Characters occupying center stage often appear dominant, exposed, confident, declarative, or powerful. Characters forced toward the edges may appear cornered, defensive, evasive, uncertain, or desperate. Even before weapons are drawn, audiences instinctively understand territorial relationships. We are animals. We understand pursuit, encroachment, avoidance, entrapment, and escape long before we intellectualize them.

Likewise, the pathways characters travel through space communicate different forms of conflict.

Linear movement often feels direct, forceful, aggressive, or inevitable. Circular movement may suggest caution, strategy, predation, or uncertainty. Evasive movement creates instability and survival behavior. None of these are inherently correct or incorrect. They simply communicate different dramatic realities.

Different weapons also create different spatial realities.

A fistfight or swordfight still permits a negotiation of distance. One may retreat, disengage, pursue, corner, or flee. A drawn sword is, in many ways, an invitation into contested space. Firearms alter that geometry dramatically. A drawn gun projects control outward instantly and changes how characters occupy territory, pressure opponents, or attempt escape. This becomes especially important when productions relocate plays into historical periods where firearms exist. If a Shakespeare production places visible guns upon the characters, the choreographer must account for the altered spatial assumptions those weapons create, or the violence may begin feeling disconnected from the internal reality of the production itself.

At this stage, ask yourself a very important question:

Can the fight be understood without technique?

If the answer is no, then the choreography is probably still too dependent upon mechanics.

A strong narrative fight should remain understandable even if one removes the swords entirely.

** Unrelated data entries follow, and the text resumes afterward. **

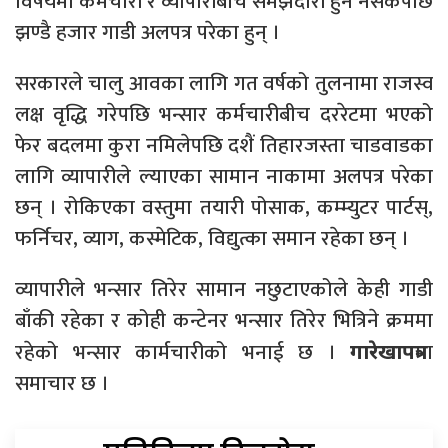
विषयमा कर्मचारी र व्यापारीबीच समझदारी हुन नसकेपछि
झण्डै हजार गाडी अलपत्र परेका हुन् ।
सरकारले चालु आवका लागि गत वर्षको तुलनामा राजस्व
लक्ष वृद्धि गरेपछि भन्सार कर्मचारीबीच दररेटमा भएको
फेर बदलमा कुरा नमिलेपछि दशैं तिहारजस्ता चाडवाडका
लागि व्यापारीले ल्याएका सामान नाकामा अलपत्र परेका
छन् । रोकिएका वस्तुमा तयारी पोसाक, कम्म्युटर पार्टस्,
फर्निचर, व्याग, कस्मेटिक, विद्युत्का समान रहेका छन् ।
व्यापारीले भन्सार तिरेर सामान नछुटाएकोले केही गाडी
बाँकी रहेका र कोही कन्टेनर भन्सार तिरेर भित्रिने क्रममा
रहेको भन्सार कार्मचारीको भनाई छ ।
मा
गारेखापत्र
समाचार छ ।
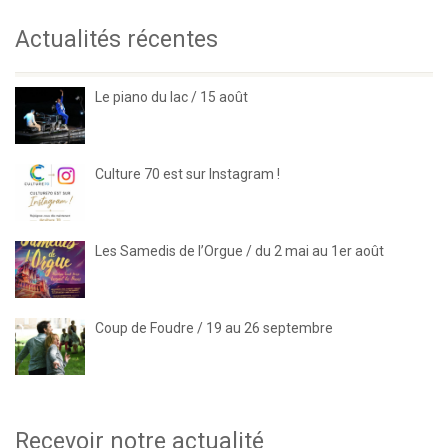
Actualités récentes
Le piano du lac / 15 août
Culture 70 est sur Instagram !
Les Samedis de l’Orgue / du 2 mai au 1er août
Coup de Foudre / 19 au 26 septembre
Recevoir notre actualité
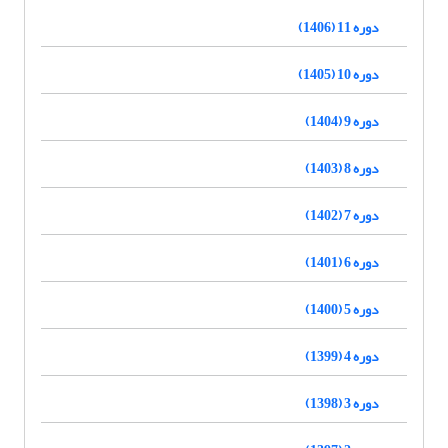
دوره 11 (1406)
دوره 10 (1405)
دوره 9 (1404)
دوره 8 (1403)
دوره 7 (1402)
دوره 6 (1401)
دوره 5 (1400)
دوره 4 (1399)
دوره 3 (1398)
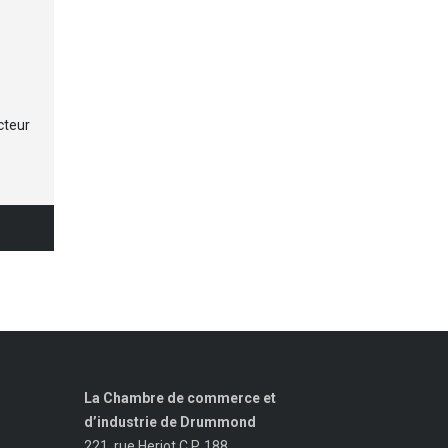
cteur
La Chambre de commerce et
d’industrie de Drummond
221, rue Heriot C.P. 188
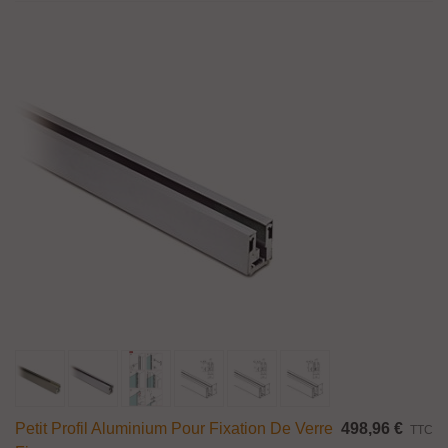
Petit Profil Aluminium Pour Fixation De Verre
498,96 €
TTC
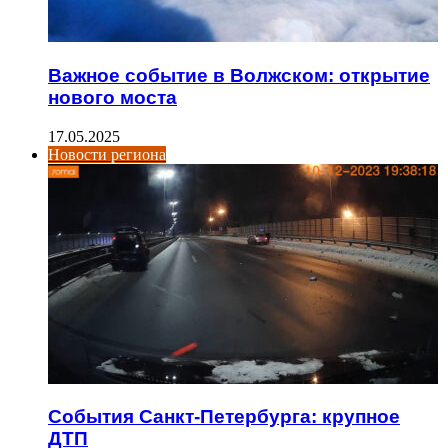
Важное событие в Волжском: открытие
нового моста
17.05.2025
Новости региона
События Санкт-Петербурга: крупное
ДТП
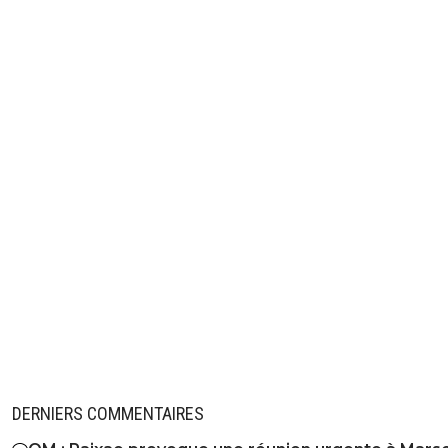
DERNIERS COMMENTAIRES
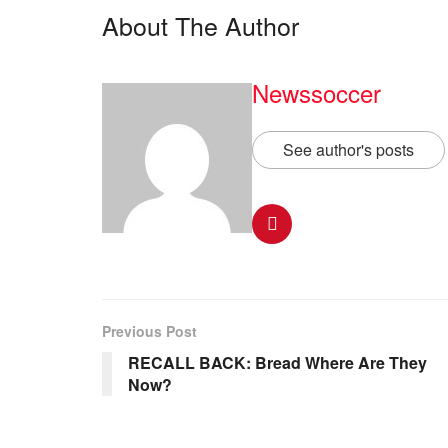
About The Author
Newssoccer
See author's posts
Previous Post
RECALL BACK: Bread Where Are They
Now?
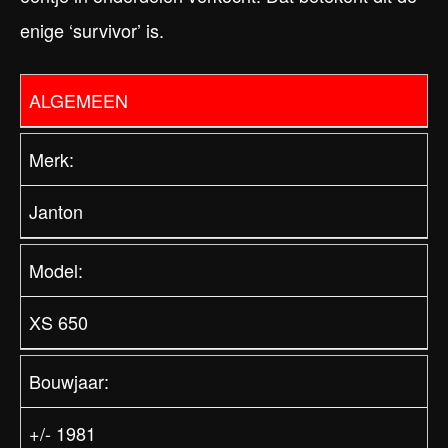
enige ‘survivor’ is.
ALGEMEEN
Merk:
Janton
Model:
XS 650
Bouwjaar:
+/- 1981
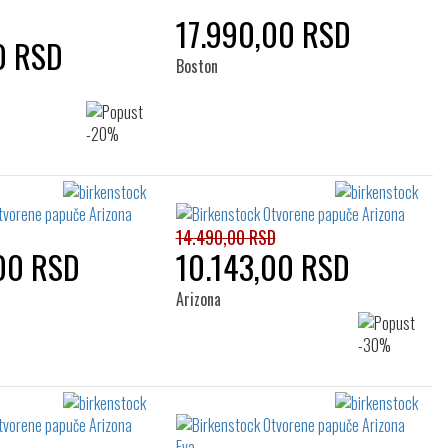
17.990,00 RSD
0 RSD
Boston
14.490,00 RSD
00 RSD
10.143,00 RSD
Arizona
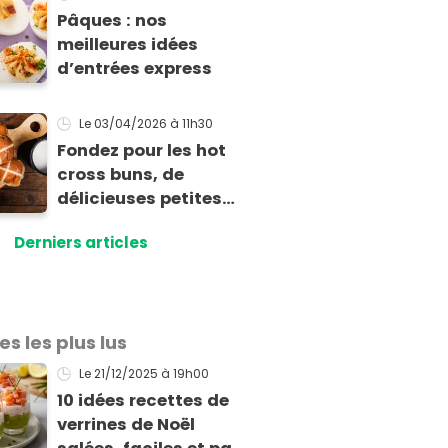
Pâques : nos
meilleures idées
d’entrées express
Le 03/04/2026
à 11h30
Fondez pour les hot
cross buns, de
délicieuses petites
brioches de Pâques
Derniers articles
aux épices !
es les plus lus
Le 21/12/2025
à 19h00
10 idées recettes de
verrines de Noël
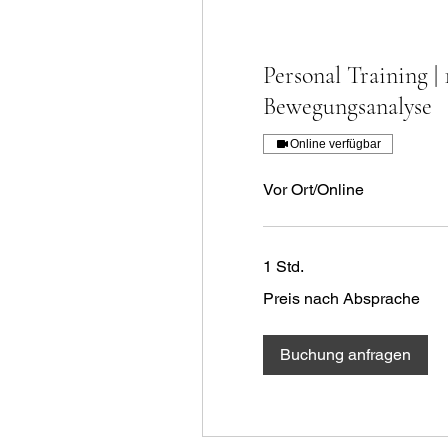
Personal Training | 
Bewegungsanalyse
Online verfügbar
Vor Ort/Online
1 Std.
Preis
Preis nach Absprache
nach
Absprache
Buchung anfragen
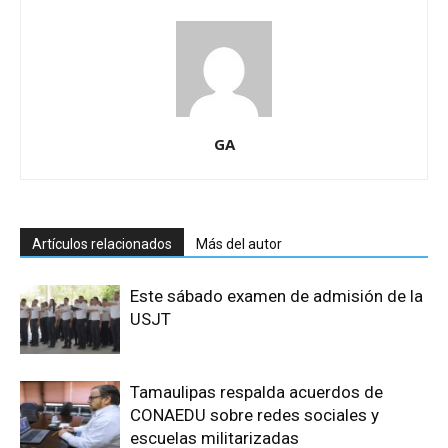
GA
Artículos relacionados
Más del autor
Este sábado examen de admisión de la
USJT
Tamaulipas respalda acuerdos de
CONAEDU sobre redes sociales y
escuelas militarizadas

The audience should still be able to perceive:

  • pressure,
  • pursuit,
  • fear,
  • resistance,
  • dominance,
  • retreat,
  • escalation,
  • and changing control.

This leads us to an exercise I strongly encourage:

Daydream the Fight

Do not immediately picture punches, parries, or weapon combinations.

Instead, imagine the fight occurring in a real space occupied by vague figures. Watch how they move toward one another. Watch who hesitates. Watch who advances first. Watch who circles instead of closing directly. Allow the blocking to emerge before seeing limbs or weapons.

At first, the figures may appear almost abstract. That is perfectly acceptable. Resist the urge to sharpen the image too quickly. You are not yet choreographing techniques. You are discovering conflict geometry.

Gradually, the movement patterns will begin clarifying themselves.

Write down the blocking outline first.

Only afterward should you begin layering in specific choreography.

This process often reveals dramatic truths that mechanical invention alone would never discover. One character may repeatedly attempt to reclaim center space. Another may refuse to move backward until panic finally forces retreat. One may constantly angle toward escape routes while another relentlessly cuts those routes away. None of this requires a sword to become readable.

That negotiation of space is the fight.

The sword merely articulates it in a historical vocabulary.

If the fight reads clearly without weapons, then adding blades, punches, grappling, or other techniques will sharpen and enrich the conflict. But if the underlying spatial relationships are unclear, no amount of clever choreography will repair the scene. Elaborate mechanics layered over weak dramatic structure simply create decorative confusion.

Fights should travel, breathe, and evolve spatially.

Pressure should shift.

Dominance should change hands.

Distances should collapse and expand.

Moments of stillness should alternate with sudden movement.

A fight that remains emotionally and spatially unchanged quickly becomes monotonous no matter how technically impressive the choreography may be.

Always remember:

The audience experiences the fight first as human conflict, and only secondarily as technique.